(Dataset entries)
================================
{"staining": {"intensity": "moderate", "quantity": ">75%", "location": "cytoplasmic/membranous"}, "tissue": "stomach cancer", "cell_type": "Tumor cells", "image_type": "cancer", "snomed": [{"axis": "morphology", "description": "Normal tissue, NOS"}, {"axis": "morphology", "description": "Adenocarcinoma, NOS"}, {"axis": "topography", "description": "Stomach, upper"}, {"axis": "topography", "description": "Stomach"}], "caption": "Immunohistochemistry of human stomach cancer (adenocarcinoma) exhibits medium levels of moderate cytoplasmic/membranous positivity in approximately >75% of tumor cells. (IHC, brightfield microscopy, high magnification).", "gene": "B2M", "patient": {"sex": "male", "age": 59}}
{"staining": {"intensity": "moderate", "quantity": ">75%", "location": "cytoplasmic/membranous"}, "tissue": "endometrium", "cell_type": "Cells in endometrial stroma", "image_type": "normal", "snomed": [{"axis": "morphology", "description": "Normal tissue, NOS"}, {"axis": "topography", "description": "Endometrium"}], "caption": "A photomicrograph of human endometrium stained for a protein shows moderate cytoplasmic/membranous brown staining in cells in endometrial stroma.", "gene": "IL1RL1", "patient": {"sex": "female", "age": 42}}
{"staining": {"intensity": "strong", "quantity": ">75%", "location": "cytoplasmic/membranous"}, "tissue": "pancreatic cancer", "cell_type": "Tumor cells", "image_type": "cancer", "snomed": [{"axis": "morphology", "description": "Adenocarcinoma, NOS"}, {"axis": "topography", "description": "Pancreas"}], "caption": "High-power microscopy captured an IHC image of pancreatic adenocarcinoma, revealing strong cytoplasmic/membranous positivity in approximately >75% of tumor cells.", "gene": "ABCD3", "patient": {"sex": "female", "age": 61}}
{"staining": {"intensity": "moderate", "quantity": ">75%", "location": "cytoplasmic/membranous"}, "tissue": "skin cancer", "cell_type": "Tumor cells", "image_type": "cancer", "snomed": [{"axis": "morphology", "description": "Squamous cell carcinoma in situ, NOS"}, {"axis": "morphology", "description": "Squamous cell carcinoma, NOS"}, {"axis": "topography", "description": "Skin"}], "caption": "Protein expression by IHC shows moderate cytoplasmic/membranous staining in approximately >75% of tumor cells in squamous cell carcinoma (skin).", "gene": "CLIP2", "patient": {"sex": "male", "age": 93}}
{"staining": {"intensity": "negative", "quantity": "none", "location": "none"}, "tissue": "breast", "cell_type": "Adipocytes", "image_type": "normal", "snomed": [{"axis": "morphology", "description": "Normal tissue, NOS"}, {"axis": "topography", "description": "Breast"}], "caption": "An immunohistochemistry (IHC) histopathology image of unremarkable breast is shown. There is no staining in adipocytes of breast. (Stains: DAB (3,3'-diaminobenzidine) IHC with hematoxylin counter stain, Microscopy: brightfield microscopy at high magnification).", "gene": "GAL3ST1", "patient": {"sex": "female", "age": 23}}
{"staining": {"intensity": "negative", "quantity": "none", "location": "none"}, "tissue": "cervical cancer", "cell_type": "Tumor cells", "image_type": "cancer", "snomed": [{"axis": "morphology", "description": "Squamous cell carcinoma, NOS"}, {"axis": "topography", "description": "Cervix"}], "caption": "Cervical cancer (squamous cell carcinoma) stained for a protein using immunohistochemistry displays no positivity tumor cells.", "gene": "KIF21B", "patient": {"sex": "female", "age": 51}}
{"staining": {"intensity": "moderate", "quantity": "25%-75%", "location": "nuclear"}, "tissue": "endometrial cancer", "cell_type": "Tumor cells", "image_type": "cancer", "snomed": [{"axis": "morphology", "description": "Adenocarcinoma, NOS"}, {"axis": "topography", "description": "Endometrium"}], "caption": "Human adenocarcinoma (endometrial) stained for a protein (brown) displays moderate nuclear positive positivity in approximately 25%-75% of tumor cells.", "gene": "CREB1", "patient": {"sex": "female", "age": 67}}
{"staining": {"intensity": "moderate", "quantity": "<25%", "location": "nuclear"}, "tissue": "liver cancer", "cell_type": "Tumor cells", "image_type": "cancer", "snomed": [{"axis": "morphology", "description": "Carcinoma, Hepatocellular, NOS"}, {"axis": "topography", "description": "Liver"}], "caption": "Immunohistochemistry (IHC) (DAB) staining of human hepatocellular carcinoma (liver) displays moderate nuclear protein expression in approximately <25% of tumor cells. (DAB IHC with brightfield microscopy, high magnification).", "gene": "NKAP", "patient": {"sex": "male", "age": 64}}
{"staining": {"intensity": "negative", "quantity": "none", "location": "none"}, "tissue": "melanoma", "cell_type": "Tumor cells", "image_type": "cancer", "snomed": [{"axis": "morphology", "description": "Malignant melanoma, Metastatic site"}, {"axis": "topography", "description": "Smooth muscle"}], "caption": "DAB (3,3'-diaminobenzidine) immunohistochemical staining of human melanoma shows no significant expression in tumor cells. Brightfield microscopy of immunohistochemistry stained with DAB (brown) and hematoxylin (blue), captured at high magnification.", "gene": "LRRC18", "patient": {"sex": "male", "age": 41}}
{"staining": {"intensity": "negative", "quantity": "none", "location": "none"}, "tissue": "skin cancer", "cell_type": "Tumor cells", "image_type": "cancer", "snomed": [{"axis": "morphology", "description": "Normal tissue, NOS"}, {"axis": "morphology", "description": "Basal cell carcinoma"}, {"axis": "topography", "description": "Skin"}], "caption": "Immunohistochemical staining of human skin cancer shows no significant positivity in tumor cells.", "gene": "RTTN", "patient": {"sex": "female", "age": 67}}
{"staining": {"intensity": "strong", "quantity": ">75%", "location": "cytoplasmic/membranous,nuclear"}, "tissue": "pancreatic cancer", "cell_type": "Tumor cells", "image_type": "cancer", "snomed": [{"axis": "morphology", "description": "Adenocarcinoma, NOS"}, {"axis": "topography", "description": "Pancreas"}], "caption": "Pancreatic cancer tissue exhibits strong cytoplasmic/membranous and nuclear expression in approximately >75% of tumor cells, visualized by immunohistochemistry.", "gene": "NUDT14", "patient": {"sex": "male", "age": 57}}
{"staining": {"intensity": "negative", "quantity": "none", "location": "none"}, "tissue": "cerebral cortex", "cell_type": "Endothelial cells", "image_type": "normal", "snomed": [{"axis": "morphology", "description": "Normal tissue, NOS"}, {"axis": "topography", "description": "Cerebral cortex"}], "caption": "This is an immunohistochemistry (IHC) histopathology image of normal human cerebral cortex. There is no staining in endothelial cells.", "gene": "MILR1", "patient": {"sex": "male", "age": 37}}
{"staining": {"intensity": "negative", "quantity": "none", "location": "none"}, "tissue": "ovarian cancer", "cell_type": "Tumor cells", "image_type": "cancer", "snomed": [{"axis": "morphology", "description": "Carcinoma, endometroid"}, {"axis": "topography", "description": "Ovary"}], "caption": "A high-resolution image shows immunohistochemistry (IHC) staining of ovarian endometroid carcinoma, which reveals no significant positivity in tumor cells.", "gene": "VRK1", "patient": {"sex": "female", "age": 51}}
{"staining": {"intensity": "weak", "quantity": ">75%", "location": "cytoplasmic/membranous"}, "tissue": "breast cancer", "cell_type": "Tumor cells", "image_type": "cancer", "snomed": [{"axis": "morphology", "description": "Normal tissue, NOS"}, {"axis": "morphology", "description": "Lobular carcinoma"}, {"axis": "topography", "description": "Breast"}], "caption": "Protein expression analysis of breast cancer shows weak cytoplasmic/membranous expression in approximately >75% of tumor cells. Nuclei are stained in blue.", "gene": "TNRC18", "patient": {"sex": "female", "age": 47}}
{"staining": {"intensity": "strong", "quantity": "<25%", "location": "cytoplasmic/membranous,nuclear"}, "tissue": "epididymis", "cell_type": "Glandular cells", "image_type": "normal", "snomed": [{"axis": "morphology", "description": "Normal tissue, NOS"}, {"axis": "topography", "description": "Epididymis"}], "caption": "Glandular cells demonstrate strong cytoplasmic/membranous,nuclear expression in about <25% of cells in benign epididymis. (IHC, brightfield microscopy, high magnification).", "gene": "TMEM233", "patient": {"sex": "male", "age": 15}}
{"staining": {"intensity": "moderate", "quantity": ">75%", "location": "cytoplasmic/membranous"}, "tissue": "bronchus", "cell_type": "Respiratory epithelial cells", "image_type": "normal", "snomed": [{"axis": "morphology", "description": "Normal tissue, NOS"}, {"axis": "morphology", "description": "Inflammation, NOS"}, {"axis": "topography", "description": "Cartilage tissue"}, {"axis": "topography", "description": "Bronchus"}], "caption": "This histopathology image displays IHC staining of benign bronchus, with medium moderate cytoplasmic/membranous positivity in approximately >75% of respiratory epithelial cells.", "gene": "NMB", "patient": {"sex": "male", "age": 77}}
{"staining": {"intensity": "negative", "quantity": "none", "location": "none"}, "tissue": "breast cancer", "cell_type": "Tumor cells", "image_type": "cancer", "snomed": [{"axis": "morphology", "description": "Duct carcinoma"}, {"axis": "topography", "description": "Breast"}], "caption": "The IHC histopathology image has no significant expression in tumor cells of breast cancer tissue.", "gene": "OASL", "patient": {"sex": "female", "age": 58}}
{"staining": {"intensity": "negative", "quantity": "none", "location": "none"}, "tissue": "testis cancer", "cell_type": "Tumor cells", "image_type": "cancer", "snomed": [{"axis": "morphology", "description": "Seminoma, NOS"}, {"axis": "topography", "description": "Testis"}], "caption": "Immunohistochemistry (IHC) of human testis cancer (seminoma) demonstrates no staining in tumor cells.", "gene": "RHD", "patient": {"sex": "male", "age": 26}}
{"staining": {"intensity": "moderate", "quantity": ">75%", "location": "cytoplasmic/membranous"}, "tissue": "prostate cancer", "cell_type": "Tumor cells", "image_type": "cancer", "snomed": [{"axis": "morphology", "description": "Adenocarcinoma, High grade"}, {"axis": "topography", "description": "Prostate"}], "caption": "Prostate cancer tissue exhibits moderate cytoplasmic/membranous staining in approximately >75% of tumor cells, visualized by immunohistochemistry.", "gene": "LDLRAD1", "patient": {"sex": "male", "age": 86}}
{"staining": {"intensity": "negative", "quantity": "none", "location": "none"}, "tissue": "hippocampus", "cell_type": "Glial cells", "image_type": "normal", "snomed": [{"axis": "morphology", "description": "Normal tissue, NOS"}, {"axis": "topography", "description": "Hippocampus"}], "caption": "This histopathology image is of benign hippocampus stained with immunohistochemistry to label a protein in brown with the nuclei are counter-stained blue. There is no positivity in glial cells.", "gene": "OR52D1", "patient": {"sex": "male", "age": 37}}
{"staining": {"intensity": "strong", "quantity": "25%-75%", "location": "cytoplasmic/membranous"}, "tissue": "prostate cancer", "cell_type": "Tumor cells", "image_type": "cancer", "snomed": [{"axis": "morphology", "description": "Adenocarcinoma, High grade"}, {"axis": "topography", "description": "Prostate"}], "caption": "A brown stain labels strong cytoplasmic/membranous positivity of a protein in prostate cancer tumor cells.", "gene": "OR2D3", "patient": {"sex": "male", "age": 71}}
================================
• PROBLEM DESCRIPTION: Taking the entries above, write out exactly each line from the one holding "IHC histopathology image" to the one holding "tissue exhibits moderate", both included, and stop there.

• WRITTEN REPLY:
{"staining": {"intensity": "negative", "quantity": "none", "location": "none"}, "tissue": "breast cancer", "cell_type": "Tumor cells", "image_type": "cancer", "snomed": [{"axis": "morphology", "description": "Duct carcinoma"}, {"axis": "topography", "description": "Breast"}], "caption": "The IHC histopathology image has no significant expression in tumor cells of breast cancer tissue.", "gene": "OASL", "patient": {"sex": "female", "age": 58}}
{"staining": {"intensity": "negative", "quantity": "none", "location": "none"}, "tissue": "testis cancer", "cell_type": "Tumor cells", "image_type": "cancer", "snomed": [{"axis": "morphology", "description": "Seminoma, NOS"}, {"axis": "topography", "description": "Testis"}], "caption": "Immunohistochemistry (IHC) of human testis cancer (seminoma) demonstrates no staining in tumor cells.", "gene": "RHD", "patient": {"sex": "male", "age": 26}}
{"staining": {"intensity": "moderate", "quantity": ">75%", "location": "cytoplasmic/membranous"}, "tissue": "prostate cancer", "cell_type": "Tumor cells", "image_type": "cancer", "snomed": [{"axis": "morphology", "description": "Adenocarcinoma, High grade"}, {"axis": "topography", "description": "Prostate"}], "caption": "Prostate cancer tissue exhibits moderate cytoplasmic/membranous staining in approximately >75% of tumor cells, visualized by immunohistochemistry.", "gene": "LDLRAD1", "patient": {"sex": "male", "age": 86}}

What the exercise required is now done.